**Text shown**
I was a baby back then.

SPEAKER_01:

Yeah, well, for me, I guess I'm more in the 40 to 50 age bracket. So I kind of remember those times I was still living in the US at the time when the Berlin Wall fell. And, you know, I kind of remember very clearly back in those times, but I never really lived in those countries before. But, you know, I feel like, you know, this blockchain technology, you know, you kind of of leapfrog into it and then also it kind of speaks to you know the technology that it has to be something away from governments and something that it's for the people and right now I think that regulations are rapidly coming into this space and I just wanted to talk to you about that too because for people who are kind of in Asia I think regulations in Europe is not something that we focus too much on obviously we hear about it but we don't really do some deep diving into it but like if you can let us know like what you know Europe is doing in that regulatory space, that would be great.

SPEAKER_00:

Absolutely. And just to add to our previous point, my parents, especially my dad, who is in his 70s, he understood crypto perhaps even quicker than I did, because he lived in actual Soviet Union without ability to trade, travel freely. The main blocker for him to enter that market was that in early days, crypto software wasn't really usable unless you were techie. So I think as an industry, we did an amazing job in making it more accessible. But of course, we have a long way to go, especially when it comes to DeFi instruments and tools for average user, not tech geeks, you know. But regulation in Europe, perhaps you saw it in markets and crypto assets regulation, Mika, how Europe is doing. And there are a few, I would say, dimensions to it. On one, why would anyone care what European continent is doing that is lagging, you know, in innovation and other things, but Europe has 700 million people, out of which 200 million people are eligible crypto buyers. So the market's potential to expand into European markets and onboard these users, younger users, users with disposable income, is massive. And you can see that on average, Europe is really lagging in both DeFi usage, you know, on average and participation, as well as CeFi. And you know, there are some, of course, historical aspects, you know, not very robust capital markets compared to the US or let's say Singapore or Hong Kong. But nevertheless, it's a fantastic market that needs to be targeted. And with micro-regulation, of course, we have clarity and there are different types of licenses that companies and crypto firms can seek to achieve. And on one side, it's fantastic. We have clear rules. You know, you go through the licensing process, capital reserves, just go ahead and operate. But then on the other side, the trend appears that only very large firm can afford to do And then it means what is happening with smaller firms, innovators, where they go. So right now it's in the midst of licensing across all European continents. We see some interesting movements of some companies relocating to US, some relocating to Dubai, Singapore, even Hong Kong. A lot of things are happening in front of us and I just hope that Europe won't lose its edge.

**Information supplied**
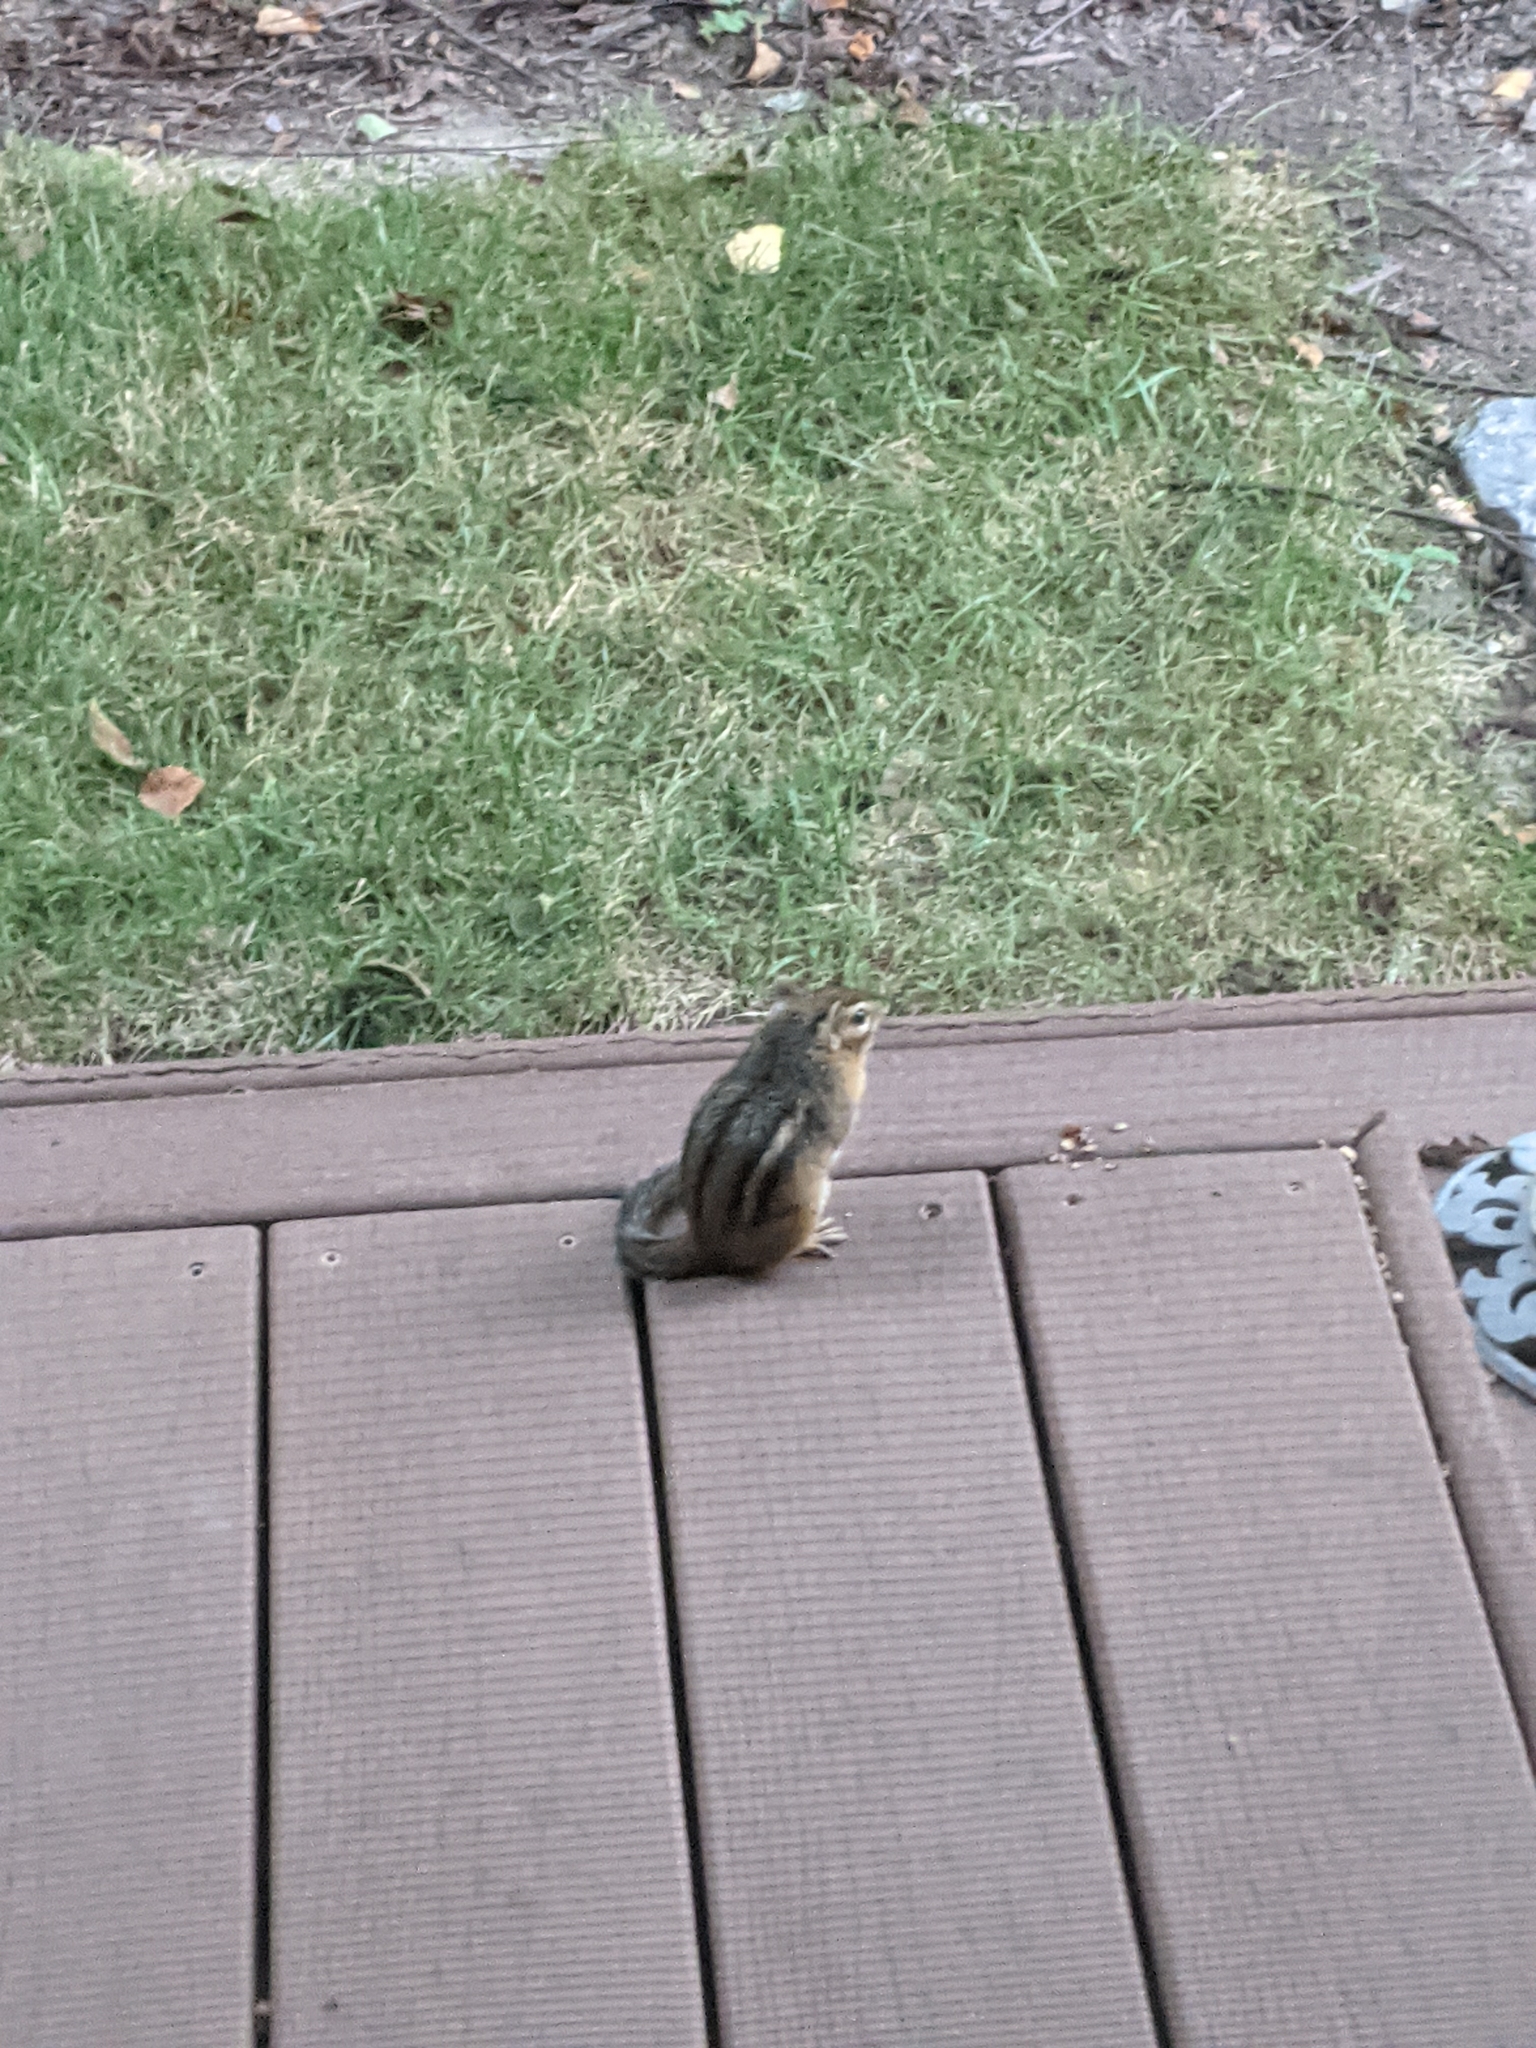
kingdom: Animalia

**Goal of the exercise**
In the conversation about crypto regulation in Europe, list every place named as a destination to which some companies are relocating. The material isn't needed for this.

**Written answer**
US, Dubai, Singapore, Hong Kong